Dépistage précoce du cancer du testicule

Dès l'âge de 15 ans, tous les hommes devraient apprendre à effectuer l'auto-examen des testicules (AET). Il s'agit d'une pratique simple et sans douleur qui permet de connaître l'état normal de vos testicules, de manière à pouvoir remarquer tout changement éventuel. L'AET devrait être effectué régulièrement. Le dépistage précoce du cancer du testicule peut faire toute une différence dans le traitement de la maladie.

Comment examiner vos testicules 

Le meilleur moment pour examiner vos testicules est immédiatement après le bain ou la douche; les muscles du scrotum sont alors détendus, ce qui permet de sentir plus facilement toute masse, croissance ou sensibilité au toucher.

1.     Tenez-vous debout devant un miroir. Recherchez toute enflure de la peau de votre scrotum. Vous ne devriez ressentir aucune douleur lorsque vous examinez vos testicules.

2.     Tenez votre scrotum dans vos mains de manière à bien sentir la taille et le poids de chaque testicule. Il est normal qu'un de vos testicules soit plus gros ou qu'il descende plus bas que l'autre.

3.     Tâtez chaque testicule et faites-le rouler entre le pouce et un doigt. Il devrait être lisse. Vous sentirez un cordon mou et sensible à l'arrière de chaque testicule. C'est normal.

Une fois que vous serez familier avec votre scrotum, vous serez en mesure de remarquer les changements s'ils se manifestent. N'oubliez pas de demander à votre médecin d'examiner vos testicules lors de votre examen de routine.

Changements à surveiller

Le cancer testiculaire ne crée pas toujours une masse perceptible sur le testicule. Soyez à l'affût de ces signes :

  • une masse dure - comme un petit pois - à l'avant ou sur le côté d'un testicule;
  • tout changement dans la grosseur, la forme, la sensibilité au toucher ou la sensation des testicules ou du scrotum;
  • un changement dans la consistance ou une enflure des testicules ou du scrotum;
  • une douleur dans les testicules ou le scrotum;
  • une douleur sourde ou une pesanteur dans le bas du ventre;
  • une douleur lombaire anormale et persistante;
  • une perte de poids inexpliquée;
  • une augmentation du volume des seins.
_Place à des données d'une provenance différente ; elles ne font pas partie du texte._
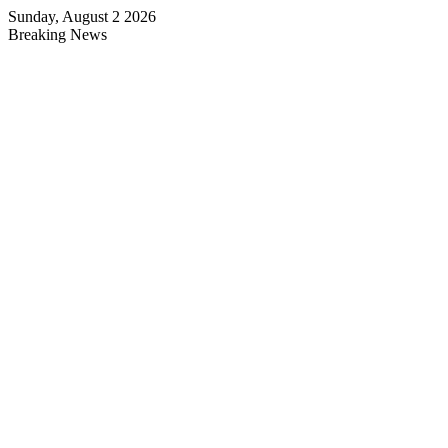
Sunday, August 2 2026
Breaking News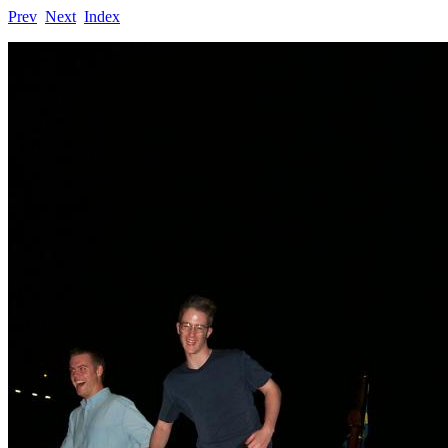
Prev
Next
Index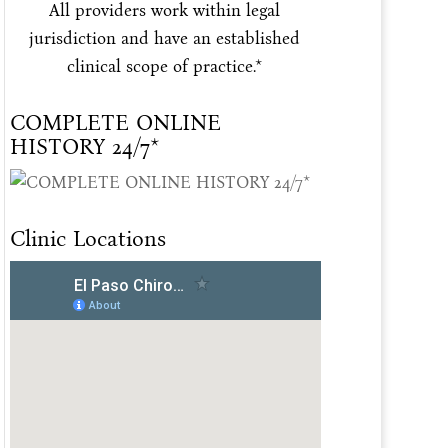
All providers work within legal
jurisdiction and have an established
clinical scope of practice.*
COMPLETE ONLINE
HISTORY 24/7*
Clinic Locations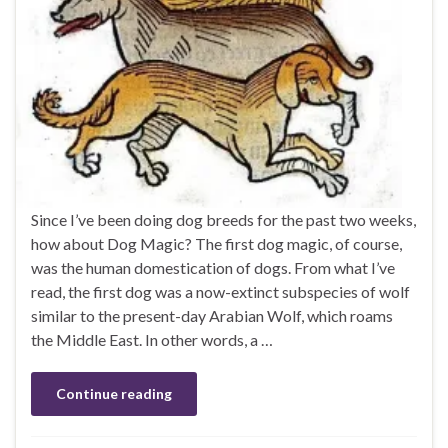
Since I’ve been doing dog breeds for the past two weeks,
how about Dog Magic? The first dog magic, of course,
was the human domestication of dogs. From what I’ve
read, the first dog was a now-extinct subspecies of wolf
similar to the present-day Arabian Wolf, which roams
the Middle East. In other words, a …
Continue reading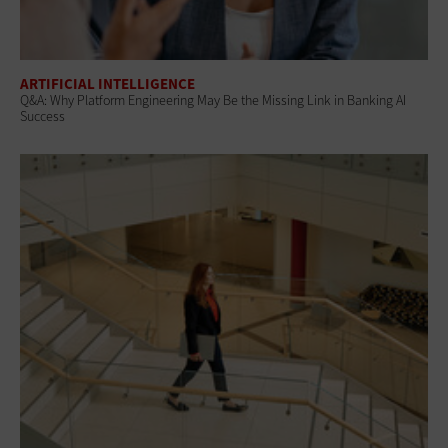
ARTIFICIAL INTELLIGENCE
Q&A: Why Platform Engineering May Be the Missing Link in Banking AI
Success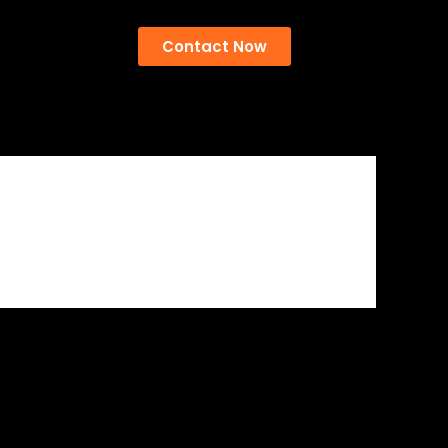
Contact Now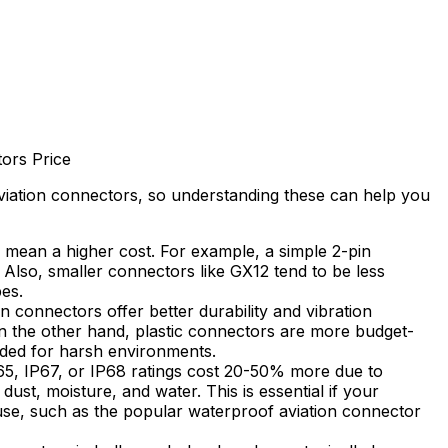
tors Price
aviation connectors, so understanding these can help you
 mean a higher cost. For example, a simple 2-pin
 Also, smaller connectors like GX12 tend to be less
es.
n connectors offer better durability and vibration
On the other hand, plastic connectors are more budget-
eded for harsh environments.
5, IP67, or IP68 ratings cost 20-50% more due to
ust, moisture, and water. This is essential if your
use, such as the popular waterproof aviation connector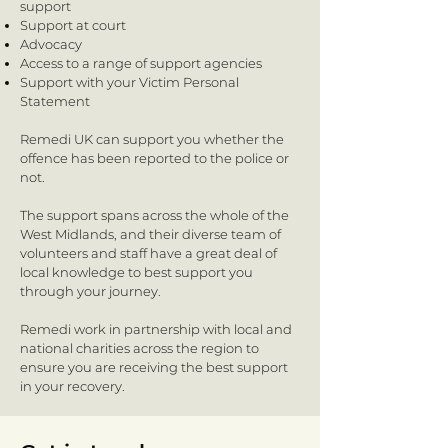
support
Support at court
Advocacy
Access to a range of support agencies
Support with your Victim Personal
Statement
Remedi UK can support you whether the
offence has been reported to the police or
not.
The support spans across the whole of the
West Midlands, and their diverse team of
volunteers and staff have a great deal of
local knowledge to best support you
through your journey.
Remedi work in partnership with local and
national charities across the region to
ensure you are receiving the best support
in your recovery.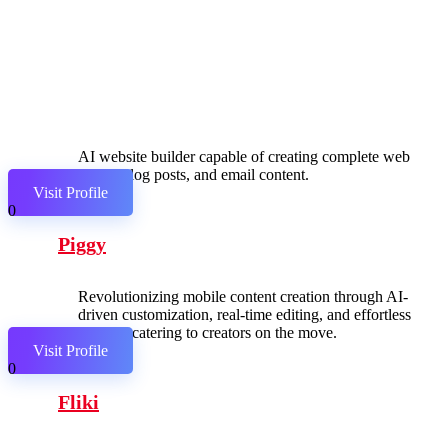
AI website builder capable of creating complete web
pages, blog posts, and email content.
Visit Profile
0
Piggy
Revolutionizing mobile content creation through AI-
driven customization, real-time editing, and effortless
sharing, catering to creators on the move.
Visit Profile
0
Fliki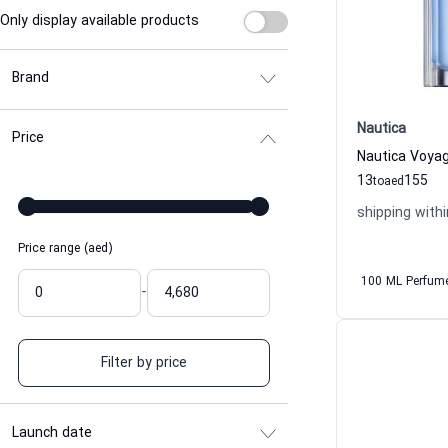
Only display available products
Brand
Nautica
Price
13
155
to
aed
shipping withi
Price range (aed)
100 ML Perfum
-
Filter by price
Launch date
Consultez immédiatement votre médecin si vous remarquez un de ces signes.

Réduisez votre risque personnel de cancer

Réduire son risque personnel de cancer, c'est agir concrètement de manière à prévenir l'apparition de la maladie. Votre style de vie de même que votre environnement de vie ou de travail peuvent avoir un effet positif ou négatif sur ce risque. Il faut toutefois savoir que même une personne « à faible risque » peut éventuellement avoir un cancer, tout comme une personne « à risque élevé » n'en sera jamais atteinte.

Un risque faible ne signifie pas que vous n'aurez jamais le cancer, mais qu'il est peu probable que vous en soyez atteint. Un risque élevé signifie que les probabilités de développer un cancer sont plus grandes mais pas absolues.

Le cancer n'est pas attribuable à une seule cause, mais certains facteurs pourraient accroître le risque qu'une personne en soit atteinte. C'est ce que l'on appelle des facteurs de risque. Certains facteurs de risque sont impossibles à modifier, par exemple :

  • l'âge;
  • les antécédents familiaux de cancer (hérédité).

Certains facteurs de risque sont liés à des habitudes quotidiennes que vous pouvez changer. Par exemple, vous pouvez faire les choix suivants :

  • Ne pas fumer et éviter la fumée du tabac;
  • Adopter un régime alimentaire sain;
  • Faire de l'activité physique tous les jours;
  • Maintenir un poids santé;
  • Limiter votre consommation d'alcool;
  • Réduire votre exposition aux rayons ultraviolets (UV) du soleil ou des appareils de bronzage artificiel, par exemple les lits de bronzage;
  • Bien connaître votre corps et signaler tout changement à votre médecin ou à votre dentiste;
  • Suivre les règles de santé et de sécurité lorsque vous utilisez des produits dangereux à la maison ou au travail.